TEXTO DO EXERCÍCIO:
Geralmente quando se fala em Budismo a primeira imagem que vem associada a mente é a de um monge meditando e, de fato, as principais representações de Buda e dos chamados bodhisattvas (que são seres iluminados) é na forma de meditação geralmente também sobre uma flor de lótus que simboliza a pureza e a perfeição da sabedoria.

A meditação faz parte do chamado Caminho Óctuplo, que é o caminho através do qual o indivíduo consegue se libertar do sofrimento, pois, para o Budismo, a vida é cheia de sofrimento, é o que Buda nos ensina na primeira verdade nobre. O propósito da meditação é encontrar um caminho para a iluminação e, consequentemente, para a libertação do sofrimento, pois se somos responsáveis pelos nossos sofrimentos, somos responsáveis também pela nossa iluminação.

INSTRUÇÕES:
(1) Transcreva literalmente o trecho do texto sobre a meditação no Budismo que vai de "Geralmente quando se" até "pela nossa iluminação.", inclusive.
(2) De acordo com o texto sobre a meditação no Budismo, o que a flor de lótus simboliza?
(3) Redija a continuação do texto sobre a meditação no Budismo, começando logo após sua última frase.
O material não guarda relação alguma com o texto sobre a meditação no Budismo.

MATERIAL FORNECIDO:
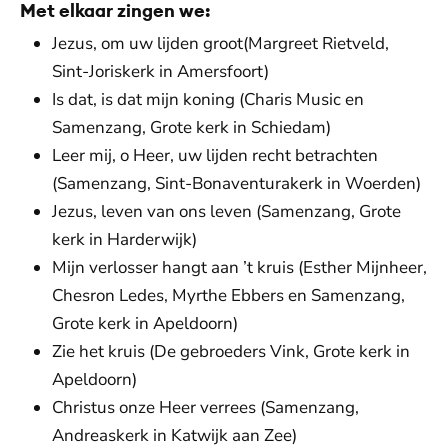
Met elkaar zingen we:
Jezus, om uw lijden groot(Margreet Rietveld,
Sint-Joriskerk in Amersfoort)
Is dat, is dat mijn koning (Charis Music en
Samenzang, Grote kerk in Schiedam)
Leer mij, o Heer, uw lijden recht betrachten
(Samenzang, Sint-Bonaventurakerk in Woerden)
Jezus, leven van ons leven (Samenzang, Grote
kerk in Harderwijk)
Mijn verlosser hangt aan ’t kruis (Esther Mijnheer,
Chesron Ledes, Myrthe Ebbers en Samenzang,
Grote kerk in Apeldoorn)
Zie het kruis (De gebroeders Vink, Grote kerk in
Apeldoorn)
Christus onze Heer verrees (Samenzang,
Andreaskerk in Katwijk aan Zee)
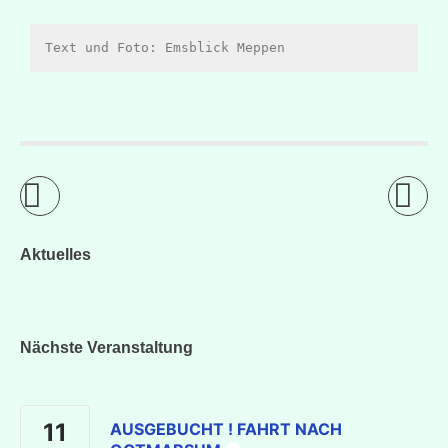
Text und Foto: Emsblick Meppen
Aktuelles
Nächste Veranstaltung
11
AUSGEBUCHT ! FAHRT NACH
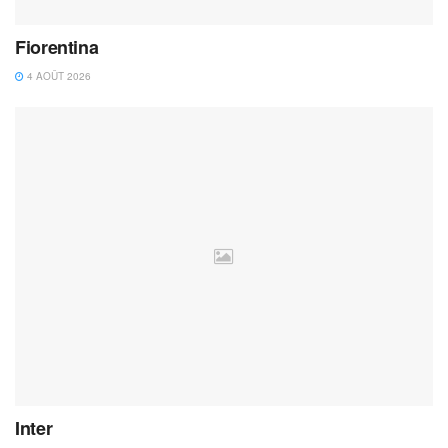
Fiorentina
4 AOÛT 2026
Inter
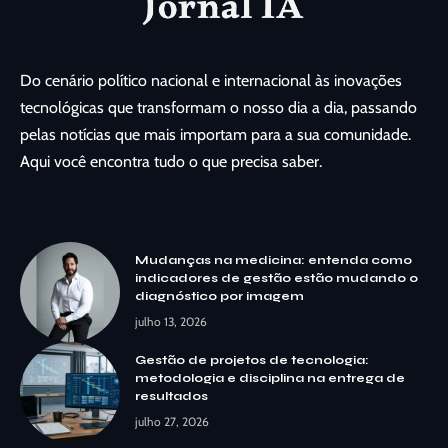
Do cenário político nacional e internacional às inovações
tecnológicas que transformam o nosso dia a dia, passando
pelas notícias que mais importam para a sua comunidade.
Aqui você encontra tudo o que precisa saber.
Mudanças na medicina: entenda como
indicadores de gestão estão mudando o
diagnóstico por imagem
julho 13, 2026
Gestão de projetos de tecnologia:
metodologia e disciplina na entrega de
resultados
julho 27, 2026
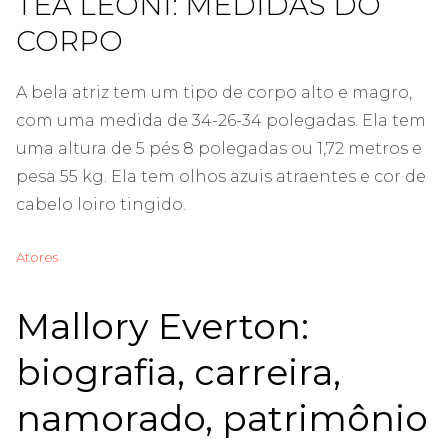
TEA LEONI: MEDIDAS DO
CORPO
A bela atriz tem um tipo de corpo alto e magro,
com uma medida de 34-26-34 polegadas. Ela tem
uma altura de 5 pés 8 polegadas ou 1,72 metros e
pesa 55 kg. Ela tem olhos azuis atraentes e cor de
cabelo loiro tingido.
Atores
Mallory Everton:
biografia, carreira,
namorado, patrimônio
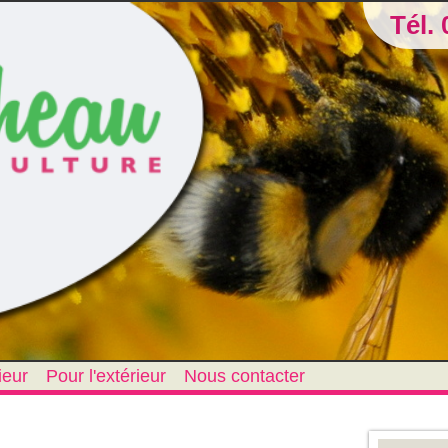
Tél. 
ieur
Pour l'extérieur
Nous contacter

RESPOSTAS POR ITEM:
(1)
Geralmente quando se fala em Budismo a primeira imagem que vem associada a mente é a de um monge meditando e, de fato, as principais representações de Buda e dos chamados bodhisattvas (que são seres iluminados) é na forma de meditação geralmente também sobre uma flor de lótus que simboliza a pureza e a perfeição da sabedoria.

A meditação faz parte do chamado Caminho Óctuplo, que é o caminho através do qual o indivíduo consegue se libertar do sofrimento, pois, para o Budismo, a vida é cheia de sofrimento, é o que Buda nos ensina na primeira verdade nobre. O propósito da meditação é encontrar um caminho para a iluminação e, consequentemente, para a libertação do sofrimento, pois se somos responsáveis pelos nossos sofrimentos, somos responsáveis também pela nossa iluminação.

(2) A pureza e a perfeição da sabedoria.

(3)
Esse Caminho Óctuplo é assim chamado porque são oito passos corretos que devem conduzir o seu praticante a se libertar do sofrimento e destes oito, três estão relacionados diretamente com a prática da meditação que são: o esforço correto, a atenção correta e a concentração correta.

Vale ressaltar que foi através da meditação que Buda encontrou a iluminação. Quando Siddartha Gautama, antes de se tornar Buda, sentou embaixo de uma árvore para meditar e só saiu de lá depois de encontrar as respostas que o afligiam. Esta árvore ficou conhecida como a árvore Bodhi ou a árvore da iluminação.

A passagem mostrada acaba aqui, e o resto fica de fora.